Par suite de son aversion pour le judaïsme, Spinoza émit avec conviction des assertions erronées sur cette religion. D’après lui, les livres saints auraient été altérés par de nombreuses fautes de copie, par des interpolations et des modifications, et n’émaneraient pas, en réalité, des auteurs auxquels ils sont attribués ; ils auraient été réunis et mis en ordre par Ezra, peut-être seulement après l’exil de Babylone. On ne possède plus l’œuvre originale de Moïse, le Décalogue lui-même n’existe plus dans sa forme primitive. Du reste, à en croire Spinoza, Moïse, les Prophètes et les autres personnages de la Bible eurent une conception absolument fausse de Dieu et de la nature, ils ne furent pas des philosophes et ne s’appliquèrent pas à se laisser guider exclusivement par les lumières de la raison. Au-dessus de tous les grands hommes de la Bible, il faut placer Jésus, qui posséda une raison lumineuse et instruisit, non pas une seule nation, mais l’humanité entière. Les apôtres aussi sont supérieurs, d’après lui, aux Prophètes, parce qu’ils s’efforcèrent de propager leur enseignement par des moyens naturels, par des raisonnements, et non pas seulement par des miracles.
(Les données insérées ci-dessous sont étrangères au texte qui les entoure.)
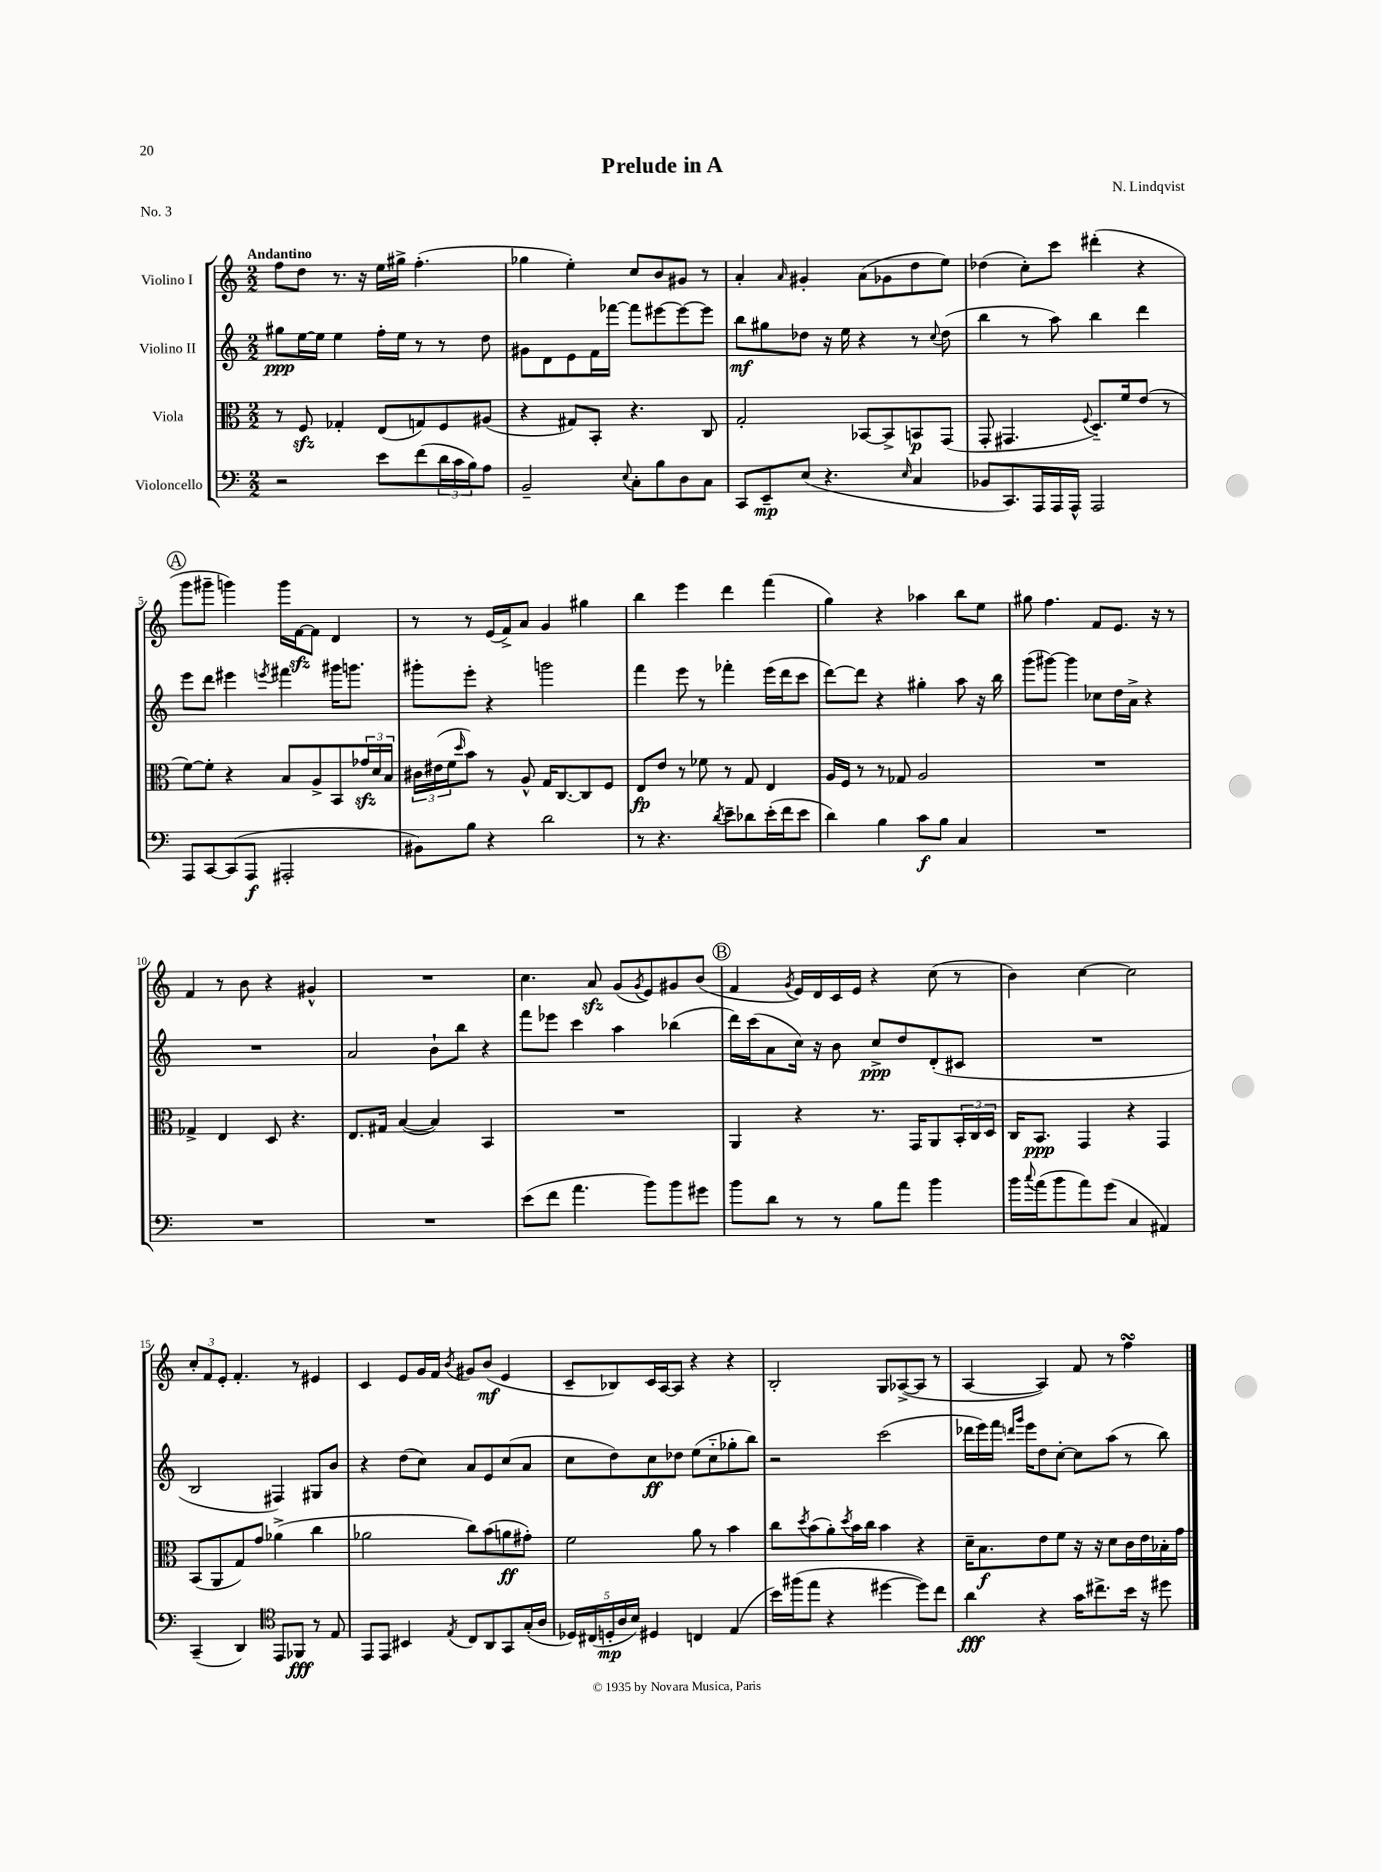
\header { title = "Prelude in A" composer = "N. Lindqvist" piece = "No. 3" }
<<
\new StaffGroup <<
\new Staff = "s0" \with { instrumentName = "Violino I" } {
    \clef treble \key c \major \numericTimeSignature \time 2/2 \tempo "Andantino"
    f''8 d''8 r8. r16 e''16 gis''16-> f''4.-.( |
    ges''4 e''4-.) c''8 b'8 gis'8 r8 |
    a'4-. \grace { a'16 } gis'4-. a'8( ges'8 d''8 e''8) |
    des''4( c''8-.) c'''8 dis'''4-.( r4 |
    \mark \markup { \circle "A" } g'''8 gis'''8-- g'''4) g'''16 f'16~\sfz f'8 d'4 |
    r8 r8 e'16( f'16->) a'8 g'4 gis''4 |
    b''4 e'''4 d'''4 f'''4( |
    g''4) r4 aes''4 b''8 e''8 |
    gis''8 f''4. f'8 e'8. r16 r8 |
    f'4 r8 b'8 r4 gis'4-^ |
    R1 |
    c''4. a'8\sfz g'8( \acciaccatura { g'8 } e'8) gis'8 b'8( |
    \mark \markup { \circle "B" } f'4 \acciaccatura { g'8 } e'16) d'16 c'16 e'16 r4 c''8( r8 |
    b'4) c''4~ c''2 |
    \tuplet 3/2 { c''8-. f'8 e'8-. } f'4.-. r8 eis'4 |
    c'4 e'8 g'16 f'16 \acciaccatura { b'8 } gis'8 b'8\mf( e'4 |
    c'8-- bes8) c'16 a16~ a8 r4 r4 |
    b2-. g8 aes8~->( aes8 r8 |
    a4~ a4) f'8 r8 f''4\turn \bar "|." |
}
\new Staff = "s1" \with { instrumentName = "Violino II" } {
    \clef treble \key c \major \numericTimeSignature \time 2/2
    gis''8\ppp e''16~ e''16 e''4 f''16-. e''16 r8 r8 d''8 |
    gis'8 d'8 e'8 f'16 fes'''16~ fes'''8 eis'''8~ eis'''8~ eis'''8 |
    b''8\mf gis''8 des''8 r16 e''16 r4 r8 \appoggiatura { c''8 } des''8( |
    b''4 r8 a''8) b''4 d'''4 |
    \mark \markup { \circle "A" } e'''8 d'''8 eis'''4 \acciaccatura { e'''8 } fis'''4 gis'''16 g'''8. |
    gis'''8-. e'''8-. r4 g'''2 |
    f'''4 e'''8 r8 fes'''4-. e'''16( d'''16 c'''8 |
    d'''8~) d'''8 r4 gis''4-. a''8 r16 b''16 |
    g'''8( gis'''8~) gis'''4 ces''8 d''16 a'16-> r4 |
    R1 |
    a'2 b'8-! b''8 r4 |
    f'''8 ees'''8 c'''4 a''4 bes''4( |
    \mark \markup { \circle "B" } d'''16) c'''16( a'8 c''16) r16 b'8 c''8->\ppp d''8 d'8-.( cis'8 |
    R1 |
    b2 fis4) gis8 b'8 |
    r4 d''8( c''8) a'8 e'8 c''8( a'8 |
    c''8 d''8) c''8\ff des''8 e''8( c''8-_ ges''8-. b''8) |
    r2 c'''2( |
    des'''16 e'''16) f'''16 \grace { d'''16 g'''16 } e'''16 d''8 c''8~-. c''8 a''8( r8 b''8) \bar "|." |
}
\new Staff = "s2" \with { instrumentName = "Viola" } {
    \clef alto \key c \major \numericTimeSignature \time 2/2
    r8 f8\sfz ges4-. e8( g8) f8 ais8( |
    r4 gis8) b,8-. r4. c8 |
    g2-. bes,8~ bes,8-> b,8\p g,8( |
    g,8-. gis,4. \appoggiatura { f8 } d8.-_) f'16 e'8( r8 |
    \mark \markup { \circle "A" } f'8~) f'8-. r4 b8 a8-> b,8 \tuplet 3/2 { ges'16\sfz d'16 b16 } |
    \tuplet 3/2 { cis'16 eis'16( f'16 } \grace { d''16 } b'8) r8 a8-^ g16 c8.~ c8 f8 |
    e8\fp e'8 r8 fes'8 r8 g8 e4 |
    a16 f16 r8 r8 ges8 a2 |
    R1 |
    ges4-> e4 d8 r4. |
    e8. gis16 b4~( b4) b,4 |
    R1 |
    \mark \markup { \circle "B" } a,4 r4 r8. g,16 a,8 \tuplet 3/2 { b,16-. c16 d16 } |
    c16 b,8.\ppp g,4 r4 g,4 |
    b,8( a,8 g8) g'8 aes'4->( c''4 |
    aes'2 c''8) b'8( a'8\ff gis'8-.) |
    f'2 a'8 r8 b'4 |
    c''8 \acciaccatura { d''8 } b'8( a'8-.) \acciaccatura { d''8 } b'16 c''16 b'4 r4 |
    d'16-- b8.\f e'8 f'8 r16 r16 d'8 c'16 e'16 bes16-. g'16 \bar "|." |
}
\new Staff = "s3" \with { instrumentName = "Violoncello" } {
    \clef bass \key c \major \numericTimeSignature \time 2/2
    r2 e'8 f'8( \tuplet 3/2 { d'16 c'16 b16) } a8 |
    b,2-- \appoggiatura { e8 } c8-. b8 d8 c8 |
    c,8 e,8--\mp e8( r4. \grace { e16 } c4 |
    bes,8 c,8.) a,,16 a,,16 a,,16-^ a,,2 |
    \mark \markup { \circle "A" } a,,8 c,8~ c,8( a,,8\f ais,,2-. |
    bis,8) b8 r4 d'2 |
    r8 r4. \acciaccatura { d'8 } e'8-- des'8 e'16-.( f'16 e'8 |
    d'4) b4 c'8\f b8 c4 |
    R1 |
    R1 |
    R1 |
    e'8( f'8 a'4. b'8) b'8 gis'8 |
    \mark \markup { \circle "B" } b'8 d'8 r8 r8 b8 a'8 b'4 |
    b'16 \appoggiatura { c''8 } a'16( b'8 a'8) g'8( c4 ais,4) |
    c,4--( d,4) \clef tenor e,8 fes,8\fff r8 e8 |
    e,8 e,8 bis,4 \acciaccatura { e8 } c8 a,8 g,8 g16-.( a16 |
    \tuplet 5/4 { des16) cis16( d16-.\mp a16 b16) } dis4 c4 e4( |
    b'16) fis''16( e''8 r4 dis''4~ dis''8) c''8 |
    a'4\fff r4 g'16 cis''8.-> b'16 r16 dis''8 \bar "|." |
}
>>
>>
Pour que Spinoza ait ainsi déprécié la haute valeur morale du judaïsme et loué le christianisme au détriment de sa propre religion, il faut qu’il ait profondément ressenti les vexations des rabbins d’Amsterdam !

Spinoza aurait pu devenir un adversaire très dangereux pour le judaïsme. D’abord, grâce à sa remarquable vigueur d’argumentation, il fournit aux ennemis de cette religion les moyens de la combattre par le raisonnement. Ensuite, il reconnut à l’État et aux autorités le droit d’interdire la pratique du judaïsme et d’imposer une autre religion aux Juifs. Il justifiait, en quelque sorte, Ies persécutions de l’Inquisition contre les Marranes, puisque, selon lui, tout citoyen doit accepter la religion de son pays et qu’il est absurde de professer le judaïsme. Heureusement, Spinoza aimait trop la tranquillité pour chercher à faire école. L’idéal de l’existence, pour lui, était de vivre dans le calme et la paix.